Moroccan television, quoting interior ministry officials, said 20 people were also injured and said foreigners were among the victims. The state-run 2M channel reported that the dead comprised six French nationals, five Moroccans and four foreigners whose nationality it did not give, .

Rescuers were dispatched to the scene and an investigation was opened to provide details on the blast.

An official from the ministry said the blast appeared to be a terror attack, though the ministry had said earlier in the day, in a statement carried by the official MAP news agency, that "early evidence collected at the site (of the explosion) indicates that it was a criminal act".

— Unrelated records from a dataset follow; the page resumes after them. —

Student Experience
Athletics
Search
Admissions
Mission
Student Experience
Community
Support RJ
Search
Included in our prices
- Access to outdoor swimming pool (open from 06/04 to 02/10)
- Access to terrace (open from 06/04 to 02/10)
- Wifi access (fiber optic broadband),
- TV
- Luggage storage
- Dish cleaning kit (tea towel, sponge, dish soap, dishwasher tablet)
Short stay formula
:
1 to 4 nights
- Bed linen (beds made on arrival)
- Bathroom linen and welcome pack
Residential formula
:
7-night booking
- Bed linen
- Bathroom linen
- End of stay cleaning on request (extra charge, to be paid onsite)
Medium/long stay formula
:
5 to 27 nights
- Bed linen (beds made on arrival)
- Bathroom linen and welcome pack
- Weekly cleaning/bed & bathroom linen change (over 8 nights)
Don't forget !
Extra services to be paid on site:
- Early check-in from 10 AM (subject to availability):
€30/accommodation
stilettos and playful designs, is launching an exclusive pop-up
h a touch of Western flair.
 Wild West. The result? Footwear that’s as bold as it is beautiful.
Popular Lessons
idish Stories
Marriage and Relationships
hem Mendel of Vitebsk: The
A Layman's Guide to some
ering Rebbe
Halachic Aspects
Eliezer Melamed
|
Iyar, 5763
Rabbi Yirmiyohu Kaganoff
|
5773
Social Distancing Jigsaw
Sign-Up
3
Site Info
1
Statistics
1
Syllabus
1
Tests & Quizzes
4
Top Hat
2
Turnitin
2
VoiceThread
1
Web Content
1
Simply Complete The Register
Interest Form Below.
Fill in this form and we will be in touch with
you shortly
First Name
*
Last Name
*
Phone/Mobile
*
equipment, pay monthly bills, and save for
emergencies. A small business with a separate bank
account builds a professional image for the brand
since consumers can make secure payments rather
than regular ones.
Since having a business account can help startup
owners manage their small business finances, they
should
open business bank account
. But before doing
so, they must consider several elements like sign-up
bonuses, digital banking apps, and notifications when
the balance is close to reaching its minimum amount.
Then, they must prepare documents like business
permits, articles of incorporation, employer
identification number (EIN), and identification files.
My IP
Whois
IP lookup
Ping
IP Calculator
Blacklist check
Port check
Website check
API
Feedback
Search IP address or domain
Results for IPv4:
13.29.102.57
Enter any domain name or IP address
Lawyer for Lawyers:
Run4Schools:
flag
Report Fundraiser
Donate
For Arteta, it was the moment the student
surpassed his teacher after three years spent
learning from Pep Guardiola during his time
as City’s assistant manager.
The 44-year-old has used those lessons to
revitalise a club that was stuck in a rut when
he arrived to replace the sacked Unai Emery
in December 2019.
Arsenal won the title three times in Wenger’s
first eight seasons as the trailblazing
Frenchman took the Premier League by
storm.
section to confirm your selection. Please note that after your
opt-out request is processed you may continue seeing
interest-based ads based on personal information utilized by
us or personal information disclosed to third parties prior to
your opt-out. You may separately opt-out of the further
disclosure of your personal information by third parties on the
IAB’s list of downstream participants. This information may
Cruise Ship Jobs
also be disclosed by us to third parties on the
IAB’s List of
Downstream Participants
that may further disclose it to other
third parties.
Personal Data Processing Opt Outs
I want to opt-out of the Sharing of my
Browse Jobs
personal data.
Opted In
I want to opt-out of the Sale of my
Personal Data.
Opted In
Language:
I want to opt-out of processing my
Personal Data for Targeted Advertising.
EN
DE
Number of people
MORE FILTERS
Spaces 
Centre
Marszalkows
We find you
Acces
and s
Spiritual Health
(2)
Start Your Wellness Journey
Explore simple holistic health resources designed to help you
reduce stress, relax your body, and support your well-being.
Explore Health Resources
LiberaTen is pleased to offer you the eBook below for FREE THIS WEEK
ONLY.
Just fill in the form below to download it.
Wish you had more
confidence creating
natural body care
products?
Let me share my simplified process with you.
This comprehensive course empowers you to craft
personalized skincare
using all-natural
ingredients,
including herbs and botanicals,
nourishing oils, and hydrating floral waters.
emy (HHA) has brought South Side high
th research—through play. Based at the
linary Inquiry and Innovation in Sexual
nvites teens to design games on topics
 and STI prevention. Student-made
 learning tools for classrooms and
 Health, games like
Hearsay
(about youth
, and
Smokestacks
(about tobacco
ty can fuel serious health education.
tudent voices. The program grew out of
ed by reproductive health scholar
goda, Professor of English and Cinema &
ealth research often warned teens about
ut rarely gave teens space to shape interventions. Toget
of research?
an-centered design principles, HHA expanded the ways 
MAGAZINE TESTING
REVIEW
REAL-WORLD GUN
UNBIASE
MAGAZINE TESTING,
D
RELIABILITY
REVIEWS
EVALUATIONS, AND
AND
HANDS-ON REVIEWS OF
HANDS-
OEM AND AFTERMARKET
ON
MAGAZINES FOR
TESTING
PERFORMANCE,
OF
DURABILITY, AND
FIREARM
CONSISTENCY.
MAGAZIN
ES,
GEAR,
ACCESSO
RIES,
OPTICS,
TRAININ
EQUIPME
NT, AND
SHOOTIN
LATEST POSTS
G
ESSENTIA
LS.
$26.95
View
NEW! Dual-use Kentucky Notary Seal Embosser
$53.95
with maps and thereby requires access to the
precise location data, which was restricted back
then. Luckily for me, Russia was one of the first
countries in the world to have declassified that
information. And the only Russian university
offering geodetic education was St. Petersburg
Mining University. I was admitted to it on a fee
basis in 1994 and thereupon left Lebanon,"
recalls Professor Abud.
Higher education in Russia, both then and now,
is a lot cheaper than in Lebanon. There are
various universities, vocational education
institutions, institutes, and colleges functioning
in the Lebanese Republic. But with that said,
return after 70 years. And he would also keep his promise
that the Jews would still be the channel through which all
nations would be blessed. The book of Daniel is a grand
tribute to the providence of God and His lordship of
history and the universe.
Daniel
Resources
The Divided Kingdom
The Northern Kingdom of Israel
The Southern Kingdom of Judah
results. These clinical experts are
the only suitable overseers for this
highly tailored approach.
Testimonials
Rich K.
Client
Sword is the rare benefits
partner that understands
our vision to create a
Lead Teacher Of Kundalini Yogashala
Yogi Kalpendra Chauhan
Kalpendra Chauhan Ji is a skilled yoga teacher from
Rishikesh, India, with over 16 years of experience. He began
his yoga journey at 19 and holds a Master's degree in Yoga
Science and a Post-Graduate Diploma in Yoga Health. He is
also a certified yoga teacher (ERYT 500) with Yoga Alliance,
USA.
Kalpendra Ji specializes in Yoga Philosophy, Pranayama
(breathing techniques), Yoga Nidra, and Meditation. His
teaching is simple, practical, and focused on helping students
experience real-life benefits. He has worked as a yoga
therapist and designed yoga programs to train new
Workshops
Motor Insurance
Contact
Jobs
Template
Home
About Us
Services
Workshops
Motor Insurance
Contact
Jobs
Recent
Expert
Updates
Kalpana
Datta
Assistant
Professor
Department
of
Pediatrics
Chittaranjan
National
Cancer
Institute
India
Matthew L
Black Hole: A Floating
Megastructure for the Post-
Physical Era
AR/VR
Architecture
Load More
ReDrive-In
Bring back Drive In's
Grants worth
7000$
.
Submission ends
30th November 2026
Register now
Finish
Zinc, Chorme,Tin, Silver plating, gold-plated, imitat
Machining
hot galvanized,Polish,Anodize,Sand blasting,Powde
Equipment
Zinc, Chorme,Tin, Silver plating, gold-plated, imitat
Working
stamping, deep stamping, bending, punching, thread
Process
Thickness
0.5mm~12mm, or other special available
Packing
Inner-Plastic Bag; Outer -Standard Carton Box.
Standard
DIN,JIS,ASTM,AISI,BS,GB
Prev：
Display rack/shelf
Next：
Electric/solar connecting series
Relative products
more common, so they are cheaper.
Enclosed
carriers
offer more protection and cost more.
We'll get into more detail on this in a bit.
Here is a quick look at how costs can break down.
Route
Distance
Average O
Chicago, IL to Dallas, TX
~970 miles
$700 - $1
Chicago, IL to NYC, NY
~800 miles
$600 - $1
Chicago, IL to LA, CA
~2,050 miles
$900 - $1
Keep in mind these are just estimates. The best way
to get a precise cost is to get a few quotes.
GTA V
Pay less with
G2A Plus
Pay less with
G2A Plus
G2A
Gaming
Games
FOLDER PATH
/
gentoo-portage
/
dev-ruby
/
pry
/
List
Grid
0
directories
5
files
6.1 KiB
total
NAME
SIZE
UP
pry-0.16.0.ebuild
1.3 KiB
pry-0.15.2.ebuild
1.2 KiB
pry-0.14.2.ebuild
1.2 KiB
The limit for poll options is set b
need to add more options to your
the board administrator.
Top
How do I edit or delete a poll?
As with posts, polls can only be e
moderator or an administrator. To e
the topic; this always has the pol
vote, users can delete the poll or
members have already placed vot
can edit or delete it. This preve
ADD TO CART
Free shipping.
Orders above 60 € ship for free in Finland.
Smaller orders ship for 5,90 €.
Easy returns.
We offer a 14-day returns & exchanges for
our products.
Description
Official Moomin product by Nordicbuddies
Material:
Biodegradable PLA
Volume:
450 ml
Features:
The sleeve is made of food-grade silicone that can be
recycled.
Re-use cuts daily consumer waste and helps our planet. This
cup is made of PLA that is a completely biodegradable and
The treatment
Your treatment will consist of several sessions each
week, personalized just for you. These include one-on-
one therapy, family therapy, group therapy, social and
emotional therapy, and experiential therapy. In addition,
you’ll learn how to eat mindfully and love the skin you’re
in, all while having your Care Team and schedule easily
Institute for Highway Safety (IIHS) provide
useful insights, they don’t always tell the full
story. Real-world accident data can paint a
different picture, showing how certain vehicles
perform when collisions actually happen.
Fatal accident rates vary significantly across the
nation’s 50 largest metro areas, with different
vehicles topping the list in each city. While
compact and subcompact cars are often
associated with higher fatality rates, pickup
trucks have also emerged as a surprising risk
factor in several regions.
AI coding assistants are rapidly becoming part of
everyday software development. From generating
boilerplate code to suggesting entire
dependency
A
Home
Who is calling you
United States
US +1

France condemned the blast as being "cruel and cowardly" and confirmed there were French casualties.

Nicolas Sarkozy, the French president, learnt "with consternation of the terrorist attack," his office said in a statement.

"He condemns with the greatest firmness this odious, cruel and cowardly act that has caused many casualties, including French citizens," it said.

Alain Juppe, the French foreign minister, slammed "this barbaric terrorist attack that nothing can justify", calling in a statement for "all light to be shed on this revolting crime, for those responsible to be found, tried and punished".

Asked whether there was any current threat against French citizens in its former North African protectorate, Henri Guaino, Sarkozy's advisor, said France "had nothing in particular to fear in Morocco at the moment".

"Terrorism is something that we always fear... that reminds us to be extremely vigilant against this terrifying phenomenon," Guaino told RTL radio.

The Argana cafe is a popular spot with tourists and ranks 21 on the Lonely Planet’s online list of 'things to do in Marrakesh'.

"One of the few cafes where you'll compete with locals for elbow room and a spectacular view of the [Jamaa el-Fna] at sunset, when the restaurant stalls set up shop and the belly dancers begin to wriggle," the travel guide writes.

If confirmed as a terror attack, Thursday's blast in Morocco would be the fourth such attack since 2003 when suicide bombers set off at least five explosions in Casablanca, killing 45 people, including 13 bombers.

In 2007, a series of suicide attacks took place in Casablanca between March and April, including an attack on the US diplomatic offices on April 14.